Preflight school was scheduled for a three-month period of a
half-day of ground school and a half-day of physical education.
Supposedly to sharpen your reflexes, both mentally and physically.
Maybe so! Physically maybe it did, but mentally I was still left
with a lot to be desired.
The first thing we received was another physical followed
by being issued naval cadet uniforms. These were genuine real
to goodness officer's uniforms minus the rank stripes. They not
only made you look good but gave you an air of confidence and
maybe a little or a lot of ego. This was especially true after
the uniforms we had been issued in WTS which were the forest
greens that were used by the CCCs (Civilian Conservation Corps)
in the mid thirties. The daily work uniforms
Room mates at Iowa Preflight
Allison, John Horn, Clyde (Cactus) Cavitt
(fatigues) the 20th and 21st battalions received were the Army
winter olive fatigues with Army boots.

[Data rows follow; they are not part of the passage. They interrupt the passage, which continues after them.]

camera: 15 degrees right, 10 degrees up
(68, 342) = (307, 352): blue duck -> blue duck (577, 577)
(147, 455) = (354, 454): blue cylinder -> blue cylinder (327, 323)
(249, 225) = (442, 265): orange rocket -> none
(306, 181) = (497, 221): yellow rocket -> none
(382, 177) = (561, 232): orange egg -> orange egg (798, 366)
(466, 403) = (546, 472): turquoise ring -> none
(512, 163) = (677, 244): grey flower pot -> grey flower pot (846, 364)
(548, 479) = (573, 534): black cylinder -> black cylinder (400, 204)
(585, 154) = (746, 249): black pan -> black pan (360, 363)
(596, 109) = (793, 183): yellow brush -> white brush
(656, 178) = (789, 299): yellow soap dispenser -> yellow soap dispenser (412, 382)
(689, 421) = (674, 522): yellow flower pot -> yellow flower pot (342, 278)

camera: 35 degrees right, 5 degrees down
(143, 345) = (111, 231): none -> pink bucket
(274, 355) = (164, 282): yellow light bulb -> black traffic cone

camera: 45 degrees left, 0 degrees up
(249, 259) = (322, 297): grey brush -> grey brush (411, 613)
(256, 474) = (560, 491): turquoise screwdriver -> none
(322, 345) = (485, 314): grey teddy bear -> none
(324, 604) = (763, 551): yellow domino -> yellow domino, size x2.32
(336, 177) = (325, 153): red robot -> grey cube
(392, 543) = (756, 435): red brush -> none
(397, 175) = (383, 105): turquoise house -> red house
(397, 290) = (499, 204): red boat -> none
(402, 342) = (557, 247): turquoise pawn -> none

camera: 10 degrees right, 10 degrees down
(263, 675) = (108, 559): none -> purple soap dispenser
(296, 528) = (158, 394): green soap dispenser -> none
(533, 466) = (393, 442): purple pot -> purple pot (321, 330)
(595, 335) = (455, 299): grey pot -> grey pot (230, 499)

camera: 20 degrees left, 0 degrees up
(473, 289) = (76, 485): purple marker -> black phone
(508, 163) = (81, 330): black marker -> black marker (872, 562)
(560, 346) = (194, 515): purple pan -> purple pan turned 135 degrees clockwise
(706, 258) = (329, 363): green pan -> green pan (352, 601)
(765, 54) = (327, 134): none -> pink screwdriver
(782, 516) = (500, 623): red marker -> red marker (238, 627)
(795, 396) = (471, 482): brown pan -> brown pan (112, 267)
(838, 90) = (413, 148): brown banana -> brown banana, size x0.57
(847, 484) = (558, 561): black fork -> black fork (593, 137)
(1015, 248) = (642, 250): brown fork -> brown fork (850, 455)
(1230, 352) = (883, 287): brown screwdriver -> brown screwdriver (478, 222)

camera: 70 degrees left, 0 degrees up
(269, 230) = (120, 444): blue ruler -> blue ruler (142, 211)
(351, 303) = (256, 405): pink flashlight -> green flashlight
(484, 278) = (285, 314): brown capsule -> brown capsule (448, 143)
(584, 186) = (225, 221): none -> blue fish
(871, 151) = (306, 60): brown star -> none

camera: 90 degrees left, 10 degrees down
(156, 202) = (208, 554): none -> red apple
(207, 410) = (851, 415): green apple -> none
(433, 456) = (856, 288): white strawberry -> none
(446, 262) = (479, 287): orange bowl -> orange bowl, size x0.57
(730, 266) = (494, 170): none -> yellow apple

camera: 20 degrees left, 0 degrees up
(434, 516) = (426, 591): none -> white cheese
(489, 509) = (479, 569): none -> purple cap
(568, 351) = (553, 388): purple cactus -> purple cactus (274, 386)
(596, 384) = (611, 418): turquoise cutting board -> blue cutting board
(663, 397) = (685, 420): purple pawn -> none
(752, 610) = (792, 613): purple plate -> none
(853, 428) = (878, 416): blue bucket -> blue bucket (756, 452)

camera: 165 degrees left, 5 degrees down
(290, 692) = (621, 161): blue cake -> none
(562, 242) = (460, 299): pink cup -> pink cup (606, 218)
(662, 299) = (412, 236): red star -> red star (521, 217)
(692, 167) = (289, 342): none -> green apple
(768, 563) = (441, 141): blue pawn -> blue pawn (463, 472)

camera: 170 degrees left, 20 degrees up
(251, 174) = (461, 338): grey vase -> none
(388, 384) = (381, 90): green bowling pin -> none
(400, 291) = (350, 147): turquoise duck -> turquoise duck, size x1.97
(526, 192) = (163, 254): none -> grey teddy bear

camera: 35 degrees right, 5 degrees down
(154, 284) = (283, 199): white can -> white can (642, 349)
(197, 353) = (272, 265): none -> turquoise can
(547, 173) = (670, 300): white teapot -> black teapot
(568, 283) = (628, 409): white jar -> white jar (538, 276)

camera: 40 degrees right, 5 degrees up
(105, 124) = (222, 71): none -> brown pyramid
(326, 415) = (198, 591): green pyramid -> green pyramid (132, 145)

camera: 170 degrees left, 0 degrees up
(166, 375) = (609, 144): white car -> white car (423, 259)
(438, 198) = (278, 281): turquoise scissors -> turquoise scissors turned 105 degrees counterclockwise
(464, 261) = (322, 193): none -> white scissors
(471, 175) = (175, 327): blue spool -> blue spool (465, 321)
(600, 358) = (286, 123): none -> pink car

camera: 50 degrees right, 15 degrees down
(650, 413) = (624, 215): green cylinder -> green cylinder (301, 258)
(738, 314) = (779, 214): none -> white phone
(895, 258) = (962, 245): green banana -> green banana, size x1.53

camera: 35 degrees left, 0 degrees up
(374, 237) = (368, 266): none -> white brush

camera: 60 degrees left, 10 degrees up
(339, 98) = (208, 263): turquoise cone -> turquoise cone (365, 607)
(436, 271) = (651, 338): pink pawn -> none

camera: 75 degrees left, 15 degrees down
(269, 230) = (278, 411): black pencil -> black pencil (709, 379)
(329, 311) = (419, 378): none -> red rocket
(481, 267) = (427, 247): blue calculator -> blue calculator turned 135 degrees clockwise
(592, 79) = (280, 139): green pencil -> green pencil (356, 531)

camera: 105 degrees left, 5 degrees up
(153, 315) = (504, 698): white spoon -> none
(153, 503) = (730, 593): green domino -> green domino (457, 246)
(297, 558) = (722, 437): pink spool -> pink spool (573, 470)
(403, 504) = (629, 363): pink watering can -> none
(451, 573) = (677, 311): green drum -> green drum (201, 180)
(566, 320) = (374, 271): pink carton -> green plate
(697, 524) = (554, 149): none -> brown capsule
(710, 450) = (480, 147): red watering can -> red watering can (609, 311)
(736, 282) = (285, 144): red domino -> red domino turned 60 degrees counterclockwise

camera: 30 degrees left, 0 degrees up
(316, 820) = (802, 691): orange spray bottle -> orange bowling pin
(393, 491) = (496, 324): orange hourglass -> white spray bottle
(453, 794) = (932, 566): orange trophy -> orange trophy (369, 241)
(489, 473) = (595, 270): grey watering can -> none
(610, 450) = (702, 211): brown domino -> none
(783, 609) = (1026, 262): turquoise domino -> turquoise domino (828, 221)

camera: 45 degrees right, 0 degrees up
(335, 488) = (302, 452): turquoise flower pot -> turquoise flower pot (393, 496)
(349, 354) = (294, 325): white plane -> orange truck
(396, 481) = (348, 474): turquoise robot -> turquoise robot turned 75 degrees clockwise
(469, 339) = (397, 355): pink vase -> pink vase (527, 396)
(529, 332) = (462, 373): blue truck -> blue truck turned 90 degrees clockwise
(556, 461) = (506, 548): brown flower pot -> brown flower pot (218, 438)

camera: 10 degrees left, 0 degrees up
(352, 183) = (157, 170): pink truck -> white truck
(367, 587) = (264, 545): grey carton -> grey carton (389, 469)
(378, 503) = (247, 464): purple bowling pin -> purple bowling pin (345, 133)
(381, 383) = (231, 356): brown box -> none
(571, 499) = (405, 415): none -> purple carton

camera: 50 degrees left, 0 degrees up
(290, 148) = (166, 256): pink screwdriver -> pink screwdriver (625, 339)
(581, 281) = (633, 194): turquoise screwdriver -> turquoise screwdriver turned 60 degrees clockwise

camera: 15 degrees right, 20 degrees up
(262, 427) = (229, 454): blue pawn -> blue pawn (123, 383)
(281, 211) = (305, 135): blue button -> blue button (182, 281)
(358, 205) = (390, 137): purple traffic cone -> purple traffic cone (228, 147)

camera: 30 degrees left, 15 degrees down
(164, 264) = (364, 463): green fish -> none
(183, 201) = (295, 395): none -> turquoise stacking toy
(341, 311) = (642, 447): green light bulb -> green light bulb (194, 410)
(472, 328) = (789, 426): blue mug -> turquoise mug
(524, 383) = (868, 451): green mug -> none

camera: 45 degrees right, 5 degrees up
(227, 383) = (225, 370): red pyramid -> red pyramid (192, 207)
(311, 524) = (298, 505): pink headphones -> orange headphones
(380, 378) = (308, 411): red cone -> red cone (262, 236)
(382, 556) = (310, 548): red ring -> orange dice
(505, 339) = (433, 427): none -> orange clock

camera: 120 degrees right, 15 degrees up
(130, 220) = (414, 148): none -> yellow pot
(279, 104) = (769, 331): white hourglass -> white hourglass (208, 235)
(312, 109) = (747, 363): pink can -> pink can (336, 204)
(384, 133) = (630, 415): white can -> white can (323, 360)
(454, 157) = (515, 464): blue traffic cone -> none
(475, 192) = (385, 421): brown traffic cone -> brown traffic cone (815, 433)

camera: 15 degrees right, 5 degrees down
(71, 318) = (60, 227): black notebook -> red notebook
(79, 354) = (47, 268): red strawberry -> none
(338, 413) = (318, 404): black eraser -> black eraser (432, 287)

All other battalions received
Marine greens and Marine brogans which probably didn't look any
better but they didn't make you stand out like a diamond in a
goat's butt as the Army uniforms did for us for about a month.
New comers were known as "Boots"-we were pegged!
This was basically three months of just plain fun, nothing but
every sport in the books, inter-platoon, inter-company, inter-battalion
and inter-regimental competitions. Was great! Ground school was
not much of a challenge for me. But there were several cadets
who fell by the wayside because of it. The only thing that caused
me a problem was that I was not able to take Morse code as fast
as required. Flunked the test first time. So as not to flunk
it the second time I conned Cactus Cavitt to taking it for me.
We passed with flying colors. If we had been caught we would
have still been flying-off the end of a boot. The only time I
ever remember taking advantage of a test was in the first physical
I took in Des Moines. This was the depth perception test. This
was the ability to line up a stationary wooden peg with one that
was controlled forward and backward by the use of two strings
at a distance of 20 feet. I happened to notice that as the moveable
peg passed the stationary one that had a light behind it cast
a faint shadow. I used the shadow but it wasn't necessary to
do this, I would have passed anyway.
One of the more pleasant things about preflight was the study
hour from nine o'clock until "lights out" at ten. Just
before nine we would dash down to the ship's service, load up
on apples, oranges, crackers and any thing else that looked good.
Get back to the room and pretend to be studying when the inspecting
officer came by. After he had made his check, it was "party
time". Well, maybe not party time but it was sure a relaxed,
peaceful time of day. Study? Didn't know what the word meant.
Another source of pride and pleasure was each Sunday morning
when the entire regiment marched in a parade to the athletic
field next to the athletic field house for inspection. There
were 2000 cadets in dress blues or in dress whites, in rank and
file formation. It was impressive to me and even more so to my
mother, father and two sisters, Marilyn, 16 and Helen, 11. They
had driven from Des Moines just to witness this parade and attend
Navy chapel in the field house following the parade. And I like
to believe that, maybe, they glowed a little bit with pride for
their son and brother. I think I had an ego problem. Besides,
one of my mother's friends whose husband happened to be my father's
boss and a twin brother to my uncle the husband of my mother's
sister, had said to her that neither my brother nor I would make
it because it was too tough a grind and we weren't up to it.